**EXERCISE MATERIAL:**
###
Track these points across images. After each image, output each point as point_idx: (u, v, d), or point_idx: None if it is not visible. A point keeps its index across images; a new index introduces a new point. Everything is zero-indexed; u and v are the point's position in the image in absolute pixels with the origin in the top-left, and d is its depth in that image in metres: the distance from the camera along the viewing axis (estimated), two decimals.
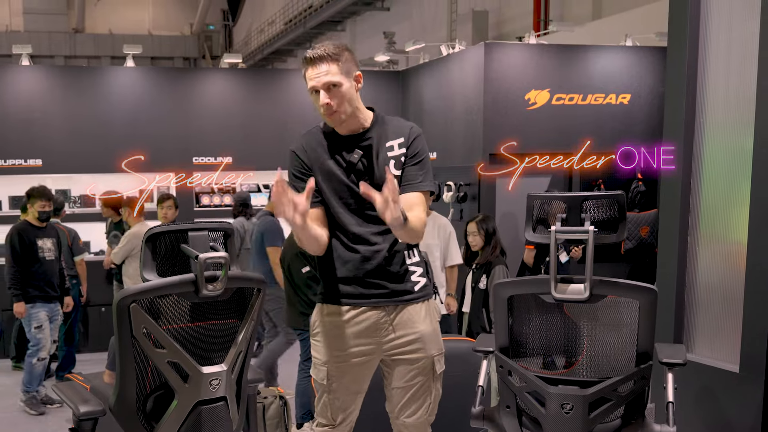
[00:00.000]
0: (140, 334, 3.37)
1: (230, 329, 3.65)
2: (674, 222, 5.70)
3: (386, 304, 4.02)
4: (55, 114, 12.80)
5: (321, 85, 3.89)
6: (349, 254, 4.01)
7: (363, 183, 3.64)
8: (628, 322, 3.78)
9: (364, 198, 3.70)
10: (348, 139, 4.04)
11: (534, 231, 4.05)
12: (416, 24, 27.28)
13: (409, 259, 4.07)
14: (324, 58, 3.90)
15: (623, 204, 3.89)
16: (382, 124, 4.08)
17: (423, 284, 4.11)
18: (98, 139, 12.85)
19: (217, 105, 13.57)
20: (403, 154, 4.04)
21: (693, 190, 5.65)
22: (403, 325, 4.03)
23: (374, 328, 4.02)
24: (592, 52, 11.85)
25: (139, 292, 3.37)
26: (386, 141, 4.04)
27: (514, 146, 11.13)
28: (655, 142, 11.48)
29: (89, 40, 47.63)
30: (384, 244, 3.99)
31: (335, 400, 4.14)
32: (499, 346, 4.01)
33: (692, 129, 5.60)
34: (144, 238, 3.48)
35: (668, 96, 5.81)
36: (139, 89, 13.25)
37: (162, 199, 9.86)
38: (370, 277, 4.00)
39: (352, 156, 4.01)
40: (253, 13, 46.92)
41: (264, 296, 3.73)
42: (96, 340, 11.07)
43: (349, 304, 4.03)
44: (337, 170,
###
**TASK BRIEF:** Skip every line before the one containing "23: (374, 328, 4.02)". Retype that line and the rest through the last one exactly as they stand in the listing.

**EXPECTED OUTPUT:**
23: (374, 328, 4.02)
24: (592, 52, 11.85)
25: (139, 292, 3.37)
26: (386, 141, 4.04)
27: (514, 146, 11.13)
28: (655, 142, 11.48)
29: (89, 40, 47.63)
30: (384, 244, 3.99)
31: (335, 400, 4.14)
32: (499, 346, 4.01)
33: (692, 129, 5.60)
34: (144, 238, 3.48)
35: (668, 96, 5.81)
36: (139, 89, 13.25)
37: (162, 199, 9.86)
38: (370, 277, 4.00)
39: (352, 156, 4.01)
40: (253, 13, 46.92)
41: (264, 296, 3.73)
42: (96, 340, 11.07)
43: (349, 304, 4.03)
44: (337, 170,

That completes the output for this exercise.